◆ Try it
Rewrite these lines with every "image" changed to "view" and nothing else altered. Leave out the pictures.

◆ Collected data
--------------------------------------------------
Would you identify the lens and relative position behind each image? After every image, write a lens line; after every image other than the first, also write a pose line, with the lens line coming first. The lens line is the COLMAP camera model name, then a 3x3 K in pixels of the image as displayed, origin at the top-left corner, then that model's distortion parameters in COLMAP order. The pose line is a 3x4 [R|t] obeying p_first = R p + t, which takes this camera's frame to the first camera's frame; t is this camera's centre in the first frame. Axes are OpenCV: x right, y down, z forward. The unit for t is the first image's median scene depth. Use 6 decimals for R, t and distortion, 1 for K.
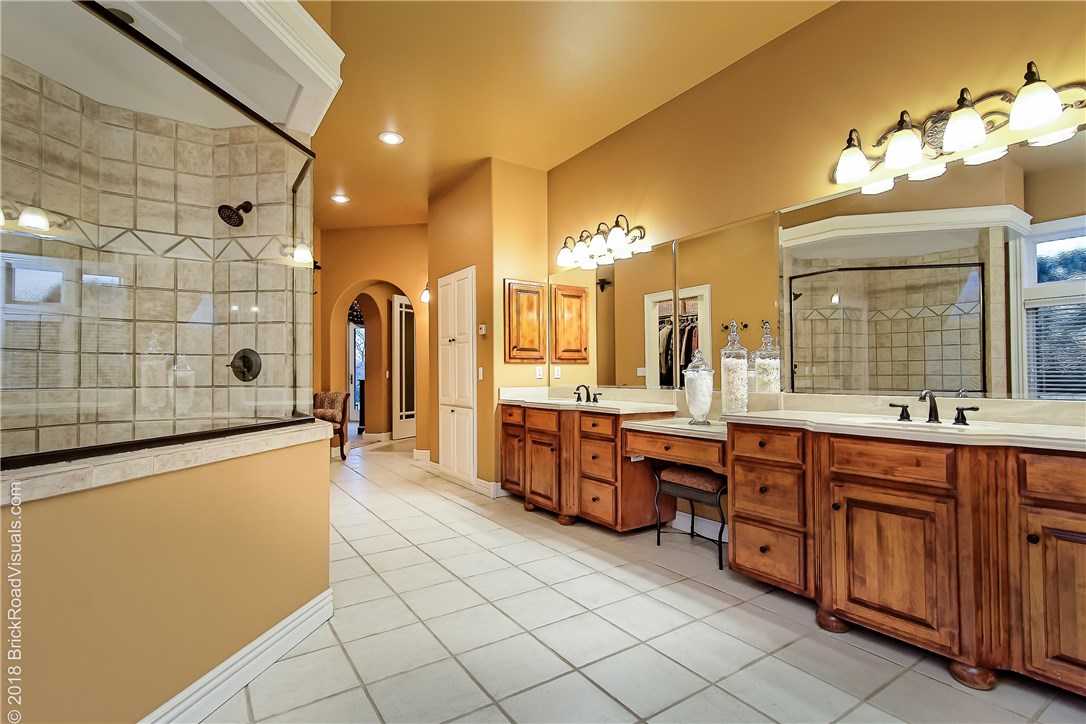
lens RADIAL K [[523.2, 0, 544.9], [0, 523.2, 361.7], [0, 0, 1]] dist [0.001647, -0.000066]
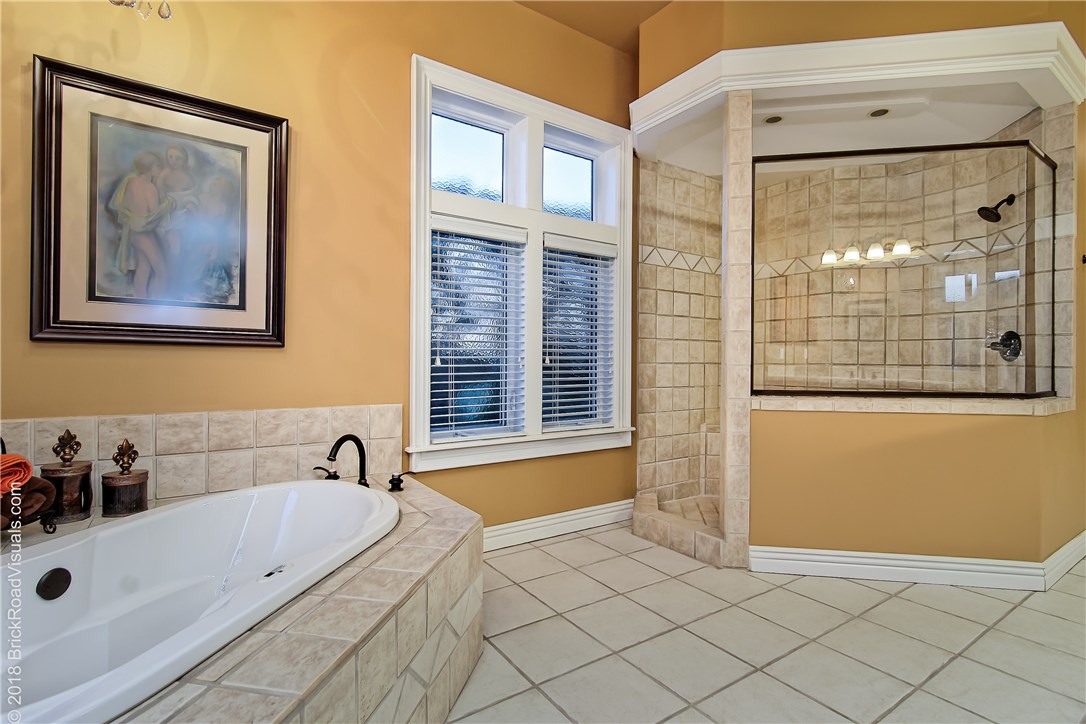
lens RADIAL K [[523.2, 0, 545.9], [0, 523.2, 361.1], [0, 0, 1]] dist [0.001647, -0.000066]
pose [[-0.002029, 0.000543, -0.999998, 0.527659], [0.014714, 0.999892, 0.000513, 0.022807], [0.999890, -0.014713, -0.002037, 0.043403]]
--------------------------------------------------
◆ Output of the exercise
Would you identify the lens and relative position behind each view? After every view, write a lens line; after every view other than the first, also write a pose line, with the lens line coming first. The lens line is the COLMAP camera model name, then a 3x3 K in pixels of the view as displayed, origin at the top-left corner, then that model's distortion parameters in COLMAP order. The pose line is a 3x4 [R|t] obeying p_first = R p + t, which takes this camera's frame to the first camera's frame; t is this camera's centre in the first frame. Axes are OpenCV: x right, y down, z forward. The unit for t is the first view's median scene depth. Use 6 decimals for R, t and distortion, 1 for K.
lens RADIAL K [[523.2, 0, 544.9], [0, 523.2, 361.7], [0, 0, 1]] dist [0.001647, -0.000066]
lens RADIAL K [[523.2, 0, 545.9], [0, 523.2, 361.1], [0, 0, 1]] dist [0.001647, -0.000066]
pose [[-0.002029, 0.000543, -0.999998, 0.527659], [0.014714, 0.999892, 0.000513, 0.022807], [0.999890, -0.014713, -0.002037, 0.043403]]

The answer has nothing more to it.